Steven Serpa, composer and countertenor, has earned his master’s degrees in music composition from the Hartt School and in early music performance from Longy School of Music, along with bachelor’s degrees in vocal performance and musicology from the University of Rhode Island. As a countertenor, Steven has been featured as soloist in works ranging from the Ordo Virtutum of Hildegard von Bingen to Puccini’s Tosca and Bernstein’s Chichester Psalms. He has been heard as a soloist in many baroque masterworks such as Monteverdi’s Orfeo, Handel’s Messiah and Bach’s Johannes-passion. Recently Steven has debuted with the Austin Baroque Orchestra and will help close their season as a soloist in Handel’s Esther. In addition, he has performed with Opera Providence, Opera Boston, the Boston Academy of Music, the Vox Consort, and the Arcadia Players, among other ensembles, and in such festivals as the Newport Music Festival, the Boston Early Music and the Amherst Early Music Festivals. He is an avid proponent of art song and vocal chamber music, commissioning new works for countertenor and giving annual recitals. He has been guest lecturer on the topic of the countertenor voice and American art song at the Hartt School, Longy School of Music, and Coker College, giving lecture-recitals and master classes.

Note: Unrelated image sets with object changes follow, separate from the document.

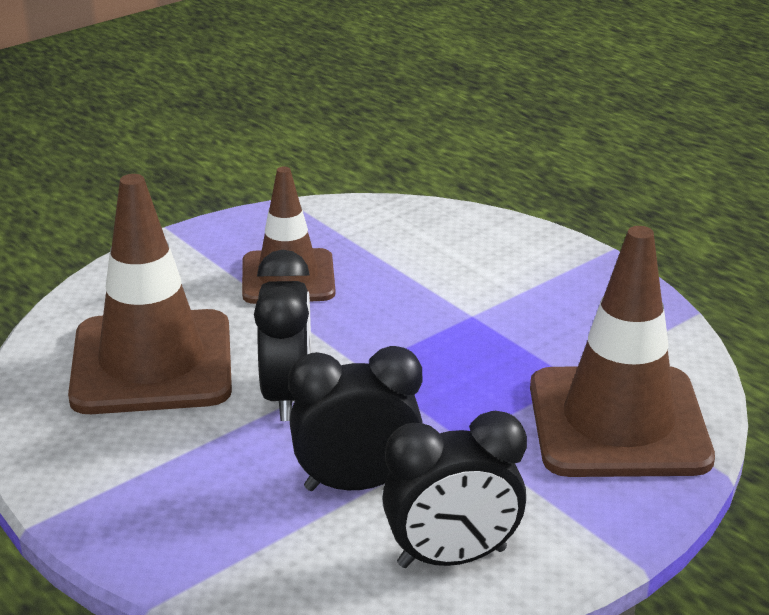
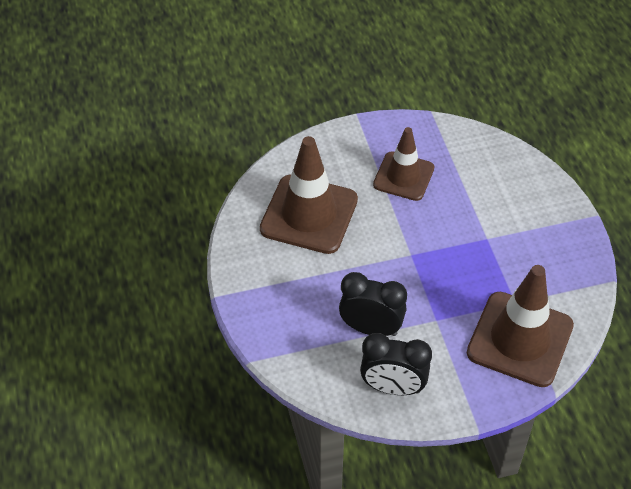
camera: 25 degrees right, 20 degrees up
black clock [254,250,311,421] -> none

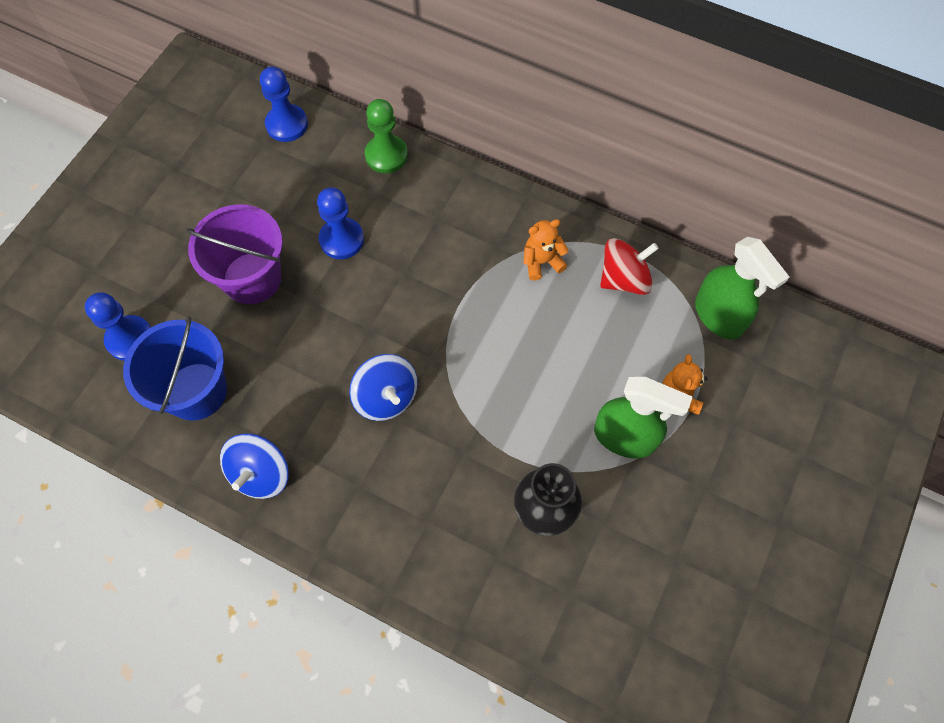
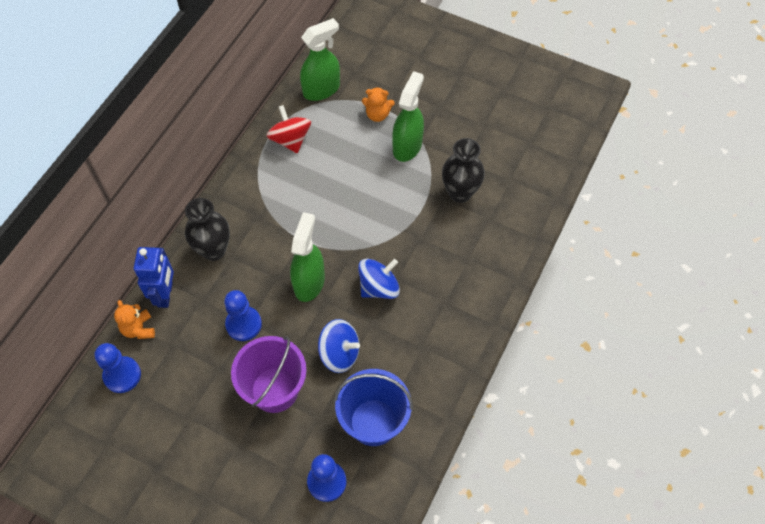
camera: 90 degrees left, 5 degrees down
blue spinning top [220,433,289,499] -> blue spinning top moved to [318,319,360,373]
green pawn [365,99,408,173] -> blue robot [134,247,174,308]
orange teddy bear [523,219,569,281] -> orange teddy bear moved to [114,300,155,339]
none -> black vase [185,198,230,261]
none -> green spray bottle [290,212,325,302]

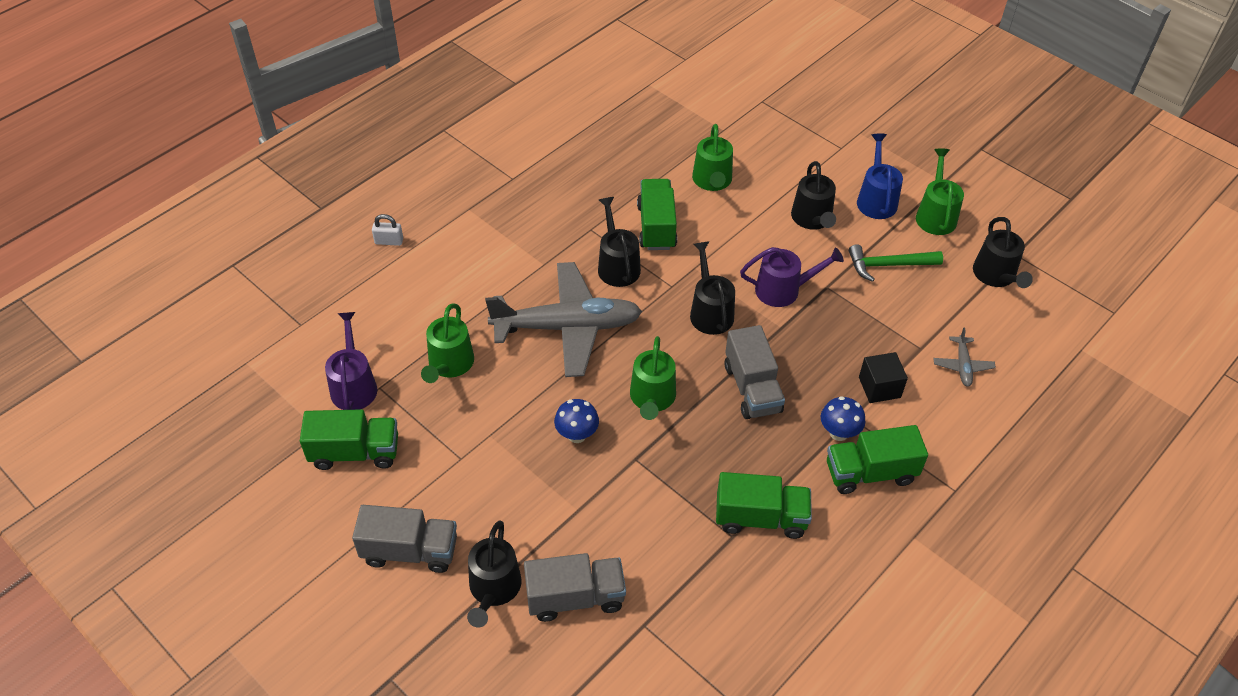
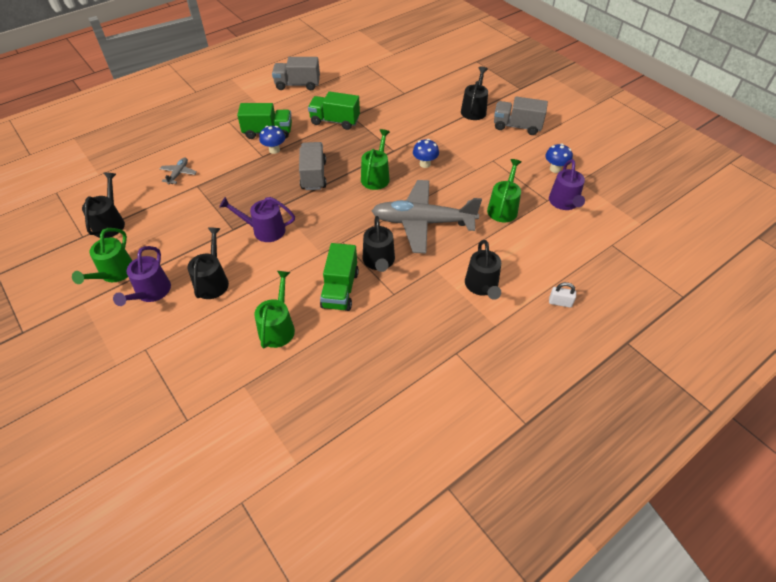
camera: 170 degrees left, 0 degrees up
green truck [300,409,398,470] -> blue mushroom [545,144,573,173]
grey truck [524,553,626,622] -> grey truck moved to [272,57,320,90]
black watering can [690,241,735,335] -> black watering can moved to [465,240,501,300]
green hammer [849,244,943,282] -> none
blue watering can [857,134,903,219] -> purple watering can [113,246,171,306]
black cube [859,352,908,403] -> none

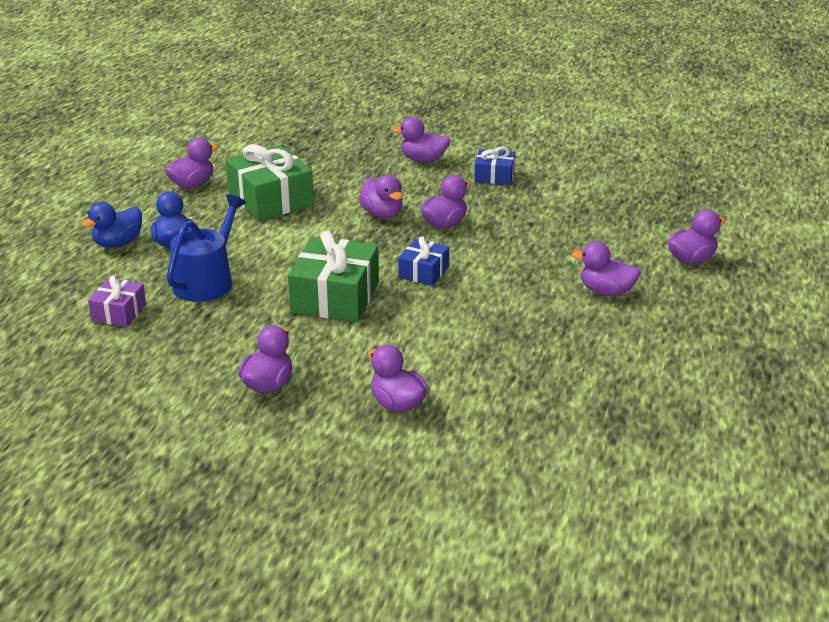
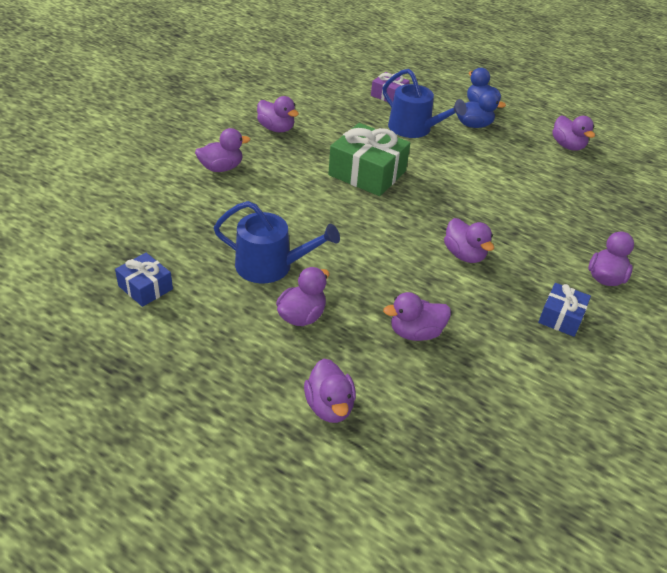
camera: 105 degrees right, 10 degrees up
green gift [226,144,314,221] -> none
purple duck [359,175,403,218] -> purple duck moved to [383,292,451,341]
blue gift [398,236,449,286] -> blue gift moved to [115,253,173,307]
none -> blue watering can [213,201,340,283]

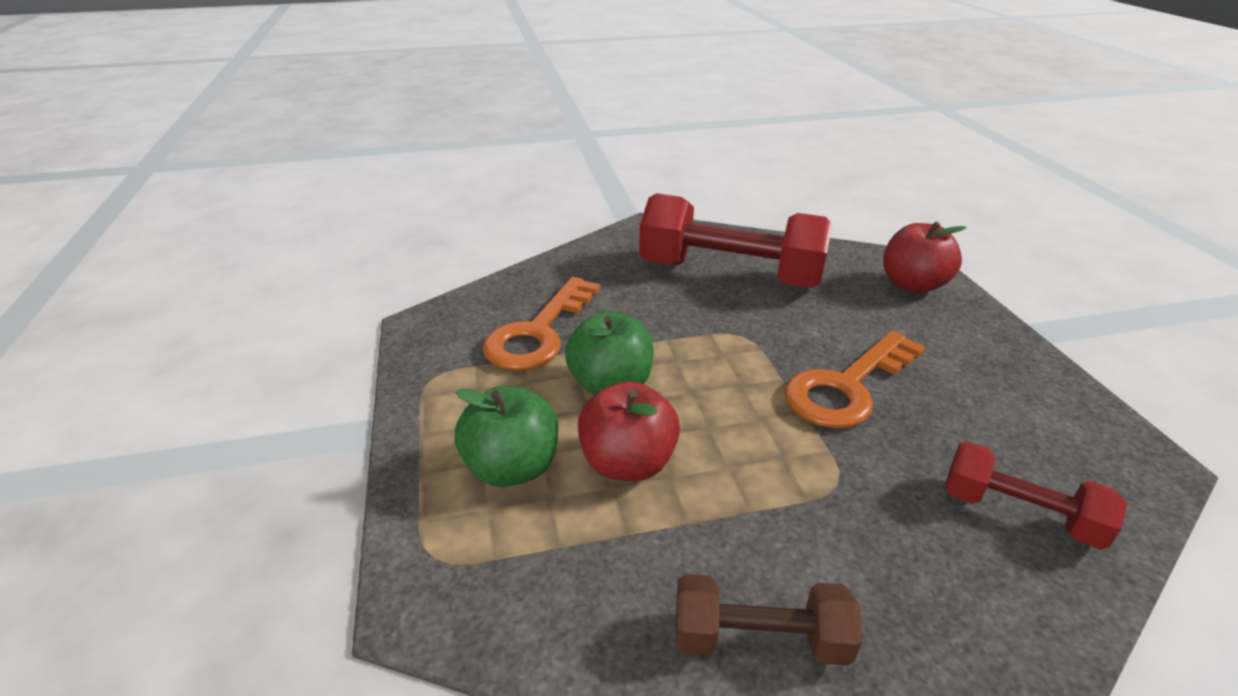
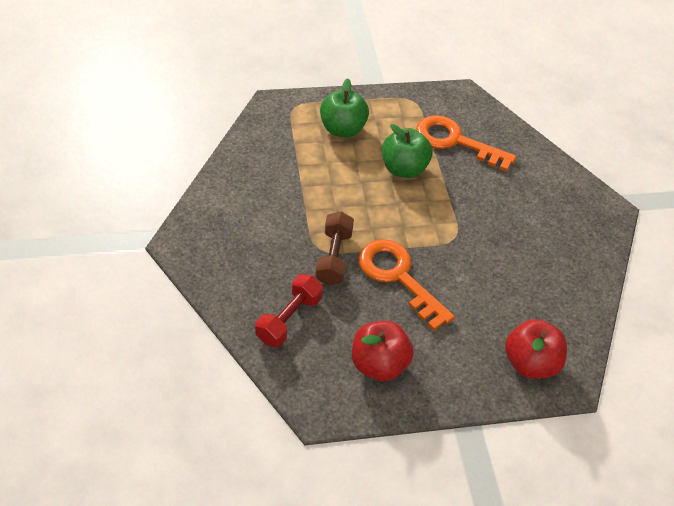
camera: 90 degrees right, 15 degrees up
red apple [578,381,680,481] -> red apple moved to [352,321,414,381]
red dumbbell [639,193,833,288] -> none
brown dumbbell [675,574,862,666] -> brown dumbbell moved to [315,212,354,285]

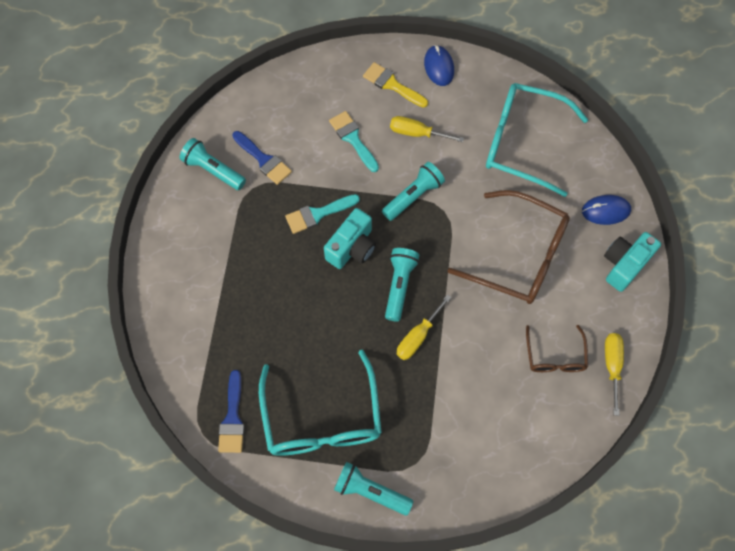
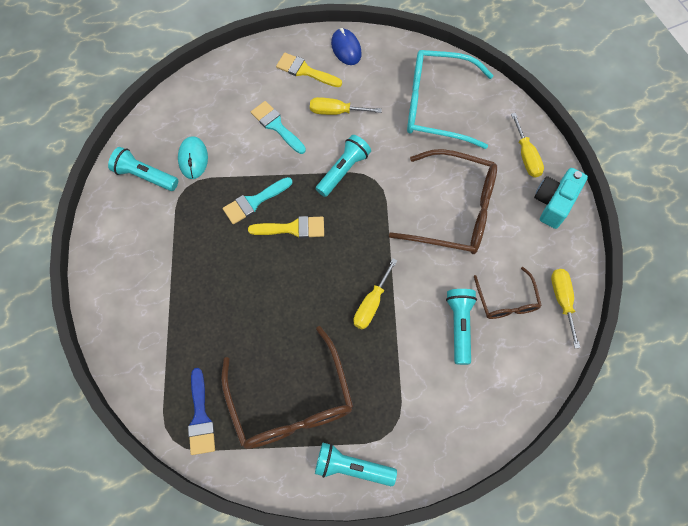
camera: 10 degrees left, 0 degrees up
blue brush [232,131,292,185] -> turquoise mouse [178,136,208,179]
turquoise glasses [259,350,382,456] -> brown glasses [221,326,353,449]
turquoise camera [324,208,376,269] -> yellow brush [248,216,324,238]
turquoise flashlight [385,248,419,322] -> turquoise flashlight moved to [446,289,477,365]
blue mouse [582,195,631,225] -> yellow screwdriver [511,113,544,177]

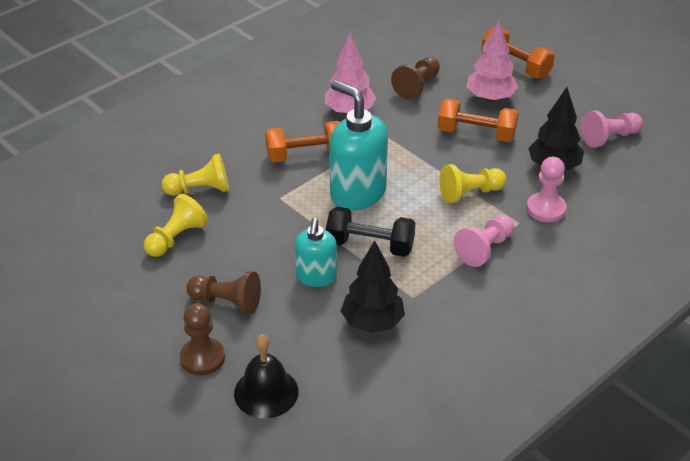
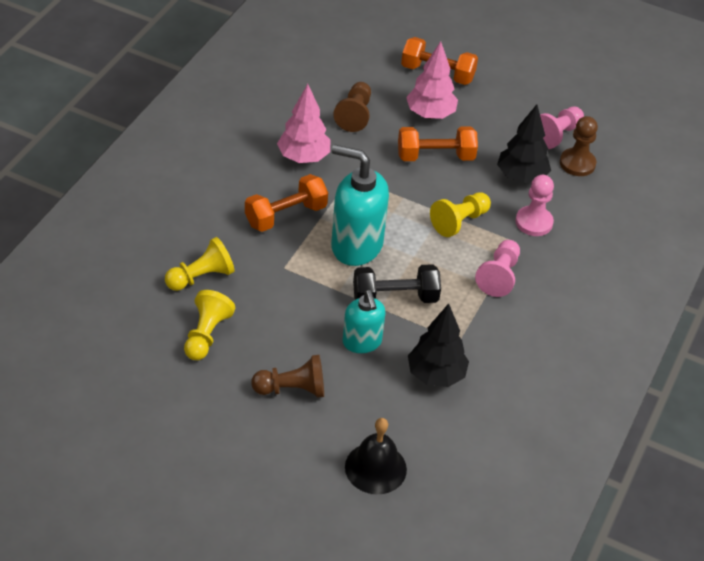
camera: 25 degrees left, 5 degrees up
brown pawn [180,303,225,375] -> brown pawn moved to [560,116,598,176]

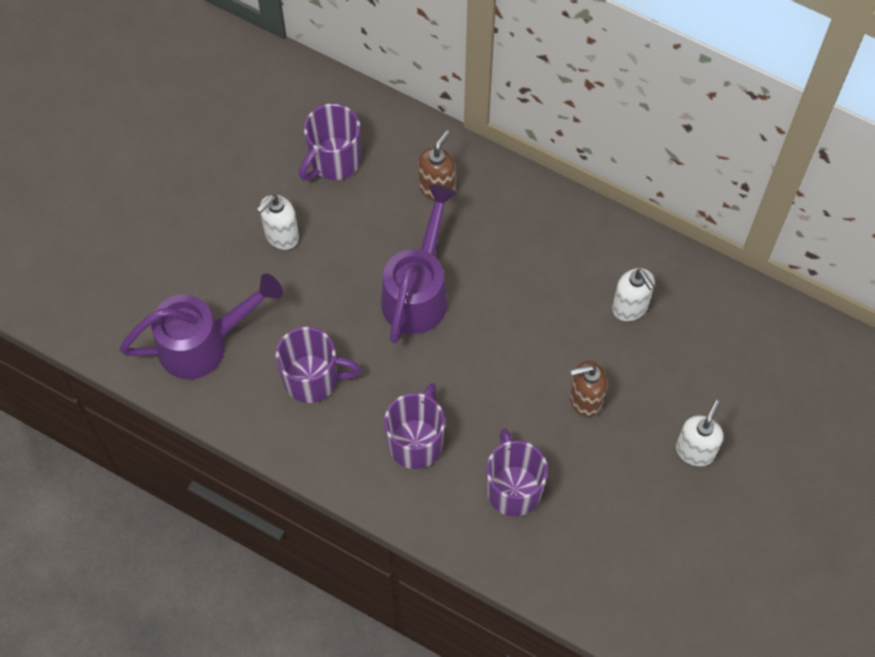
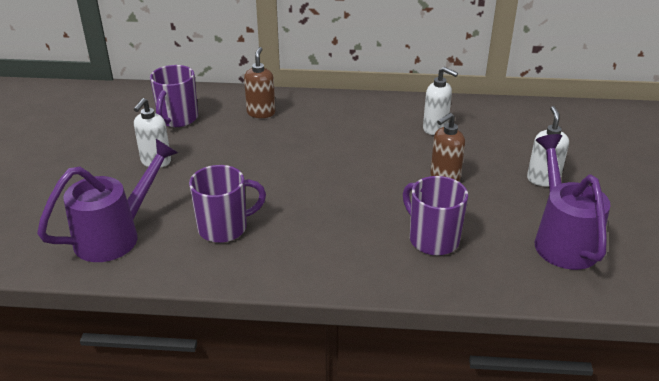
camera: 25 degrees left, 30 degrees down
purple watering can [381,185,457,343] -> purple watering can moved to [535,134,611,270]
purple mug [384,383,445,469] -> none

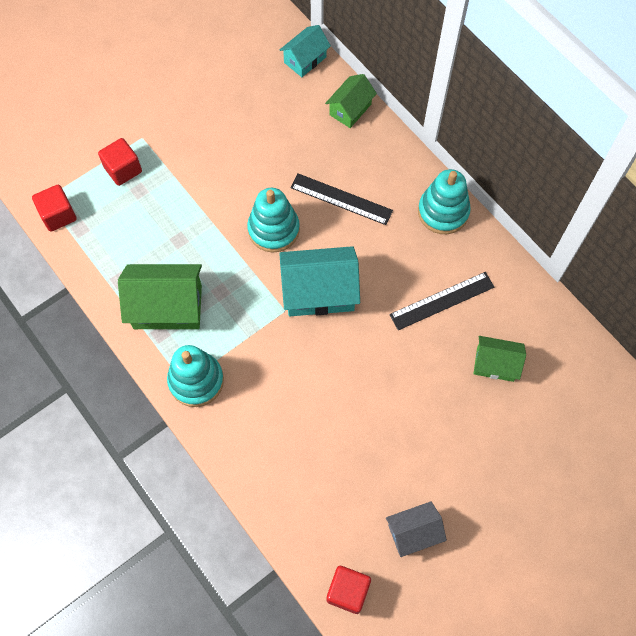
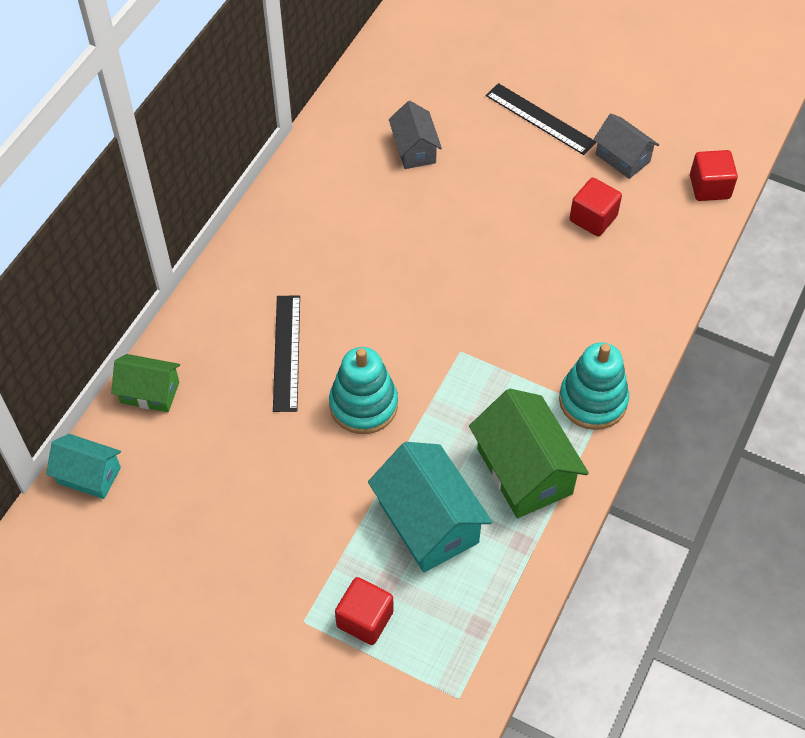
camera: 115 degrees left, 10 degrees down
red cube [32,185,77,232] -> red cube moved to [570,178,622,236]
turquoise house [279,246,360,316] -> turquoise house moved to [368,442,492,572]
black ruler [389,272,494,330] -> black ruler moved to [486,83,596,155]
turquoise stacking toy [418,169,471,234] -> none
green house [473,336,526,382] -> grey house [389,101,442,169]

As a composer, Steven’s vocal, choral and chamber works have been performed throughout the United States and Canada. His one-act opera, Thyrsis & Amaranth, based on a fable by Jean de la Fontaine, was premiered by Hartford Opera Theater and recently produced by Halifax Summer Opera. Other recent stage collaborations include music to a staged version of Pride & Prejudice and dance works for choreographers in New York City and Hartford. Steven was recently recognized for his outstanding choral writing as the winner of the Cerddorion Vocal Ensemble’s annual Emerging Composers Competition and was named a finalist for the American Prize in Choral Composition. His choral cantata Heaven’s Birds: Lament and Song was written in collaboration with North Carolina poet Jeffery Beam to commemorate World AIDS Day for a benefit concert for the AIDS Action Committee of Boston. Other recent commissions include a woodwind quintet, Images des film de Jean Cocteau, for the Hartt School, a violin/harp duo, shadow-list songs, the Rhode Island-based new music series Providence Premieres, and a new work for oboe and strings, An Invocation, which will be premiered by the Austin Symphony Orchestra in their upcoming 2015-2016 season. Current projects for Steven include a choral song cycle for the Boston-based vocal ensemble Zefiro and a sonata for oboe and piano to be presented at a future conference of the American Double Reed Society. He studied composition with Tom Cipullo in New York City, with Stephen Gryč at the Hartt School of Music, and is currently working toward his doctorate in music composition at the Butler School of Music of the University of Texas at Austin.